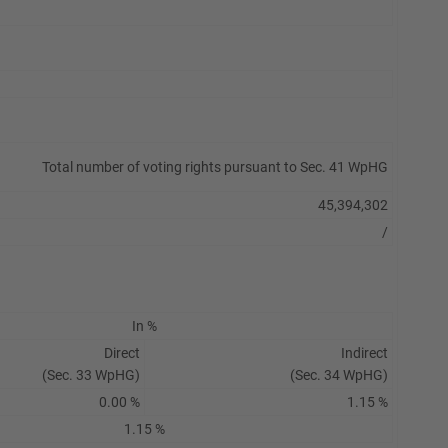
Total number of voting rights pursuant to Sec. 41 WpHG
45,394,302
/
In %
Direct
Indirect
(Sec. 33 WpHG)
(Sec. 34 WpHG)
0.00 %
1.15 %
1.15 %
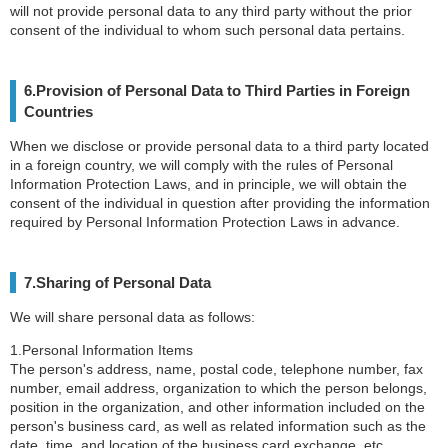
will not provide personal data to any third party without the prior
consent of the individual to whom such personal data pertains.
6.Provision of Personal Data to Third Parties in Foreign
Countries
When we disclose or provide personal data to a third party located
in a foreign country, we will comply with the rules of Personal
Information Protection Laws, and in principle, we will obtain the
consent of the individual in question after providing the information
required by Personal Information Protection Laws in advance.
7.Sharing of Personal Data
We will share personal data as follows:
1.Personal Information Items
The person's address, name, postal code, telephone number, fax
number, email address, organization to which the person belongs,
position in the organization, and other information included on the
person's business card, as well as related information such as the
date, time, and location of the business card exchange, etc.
==========
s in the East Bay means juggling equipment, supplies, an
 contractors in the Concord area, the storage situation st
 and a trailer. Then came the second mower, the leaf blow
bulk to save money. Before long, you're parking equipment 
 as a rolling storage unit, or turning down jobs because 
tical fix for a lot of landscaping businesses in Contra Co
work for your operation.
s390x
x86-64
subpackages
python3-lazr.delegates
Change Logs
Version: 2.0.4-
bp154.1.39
==========
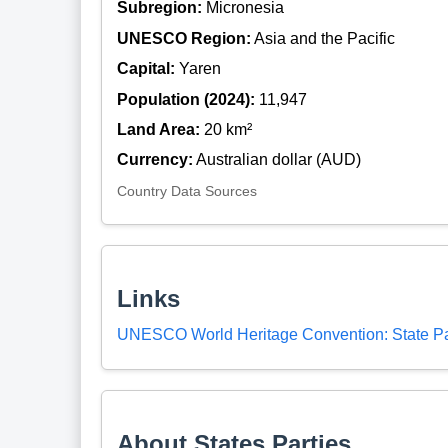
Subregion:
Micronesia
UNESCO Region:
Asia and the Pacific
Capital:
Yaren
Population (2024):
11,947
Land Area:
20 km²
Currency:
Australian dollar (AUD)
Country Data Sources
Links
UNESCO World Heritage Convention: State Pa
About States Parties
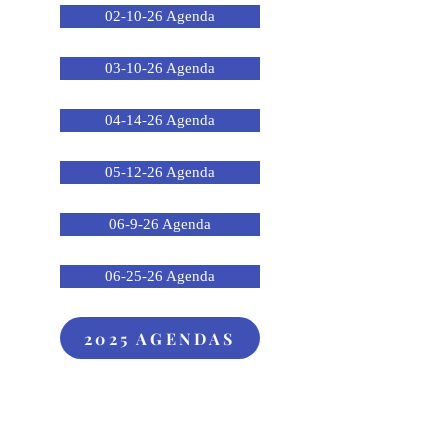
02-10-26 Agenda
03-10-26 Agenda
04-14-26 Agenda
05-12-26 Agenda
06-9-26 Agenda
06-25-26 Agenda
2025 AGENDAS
==========
◆ **Directions for this task**:
Return only the part of the records above that opens with the line containing "03-10-26 Agenda" and closes with the line containing "2025 AGENDAS", ends included.

◆ **Result for this exercise**:
03-10-26 Agenda
04-14-26 Agenda
05-12-26 Agenda
06-9-26 Agenda
06-25-26 Agenda
2025 AGENDAS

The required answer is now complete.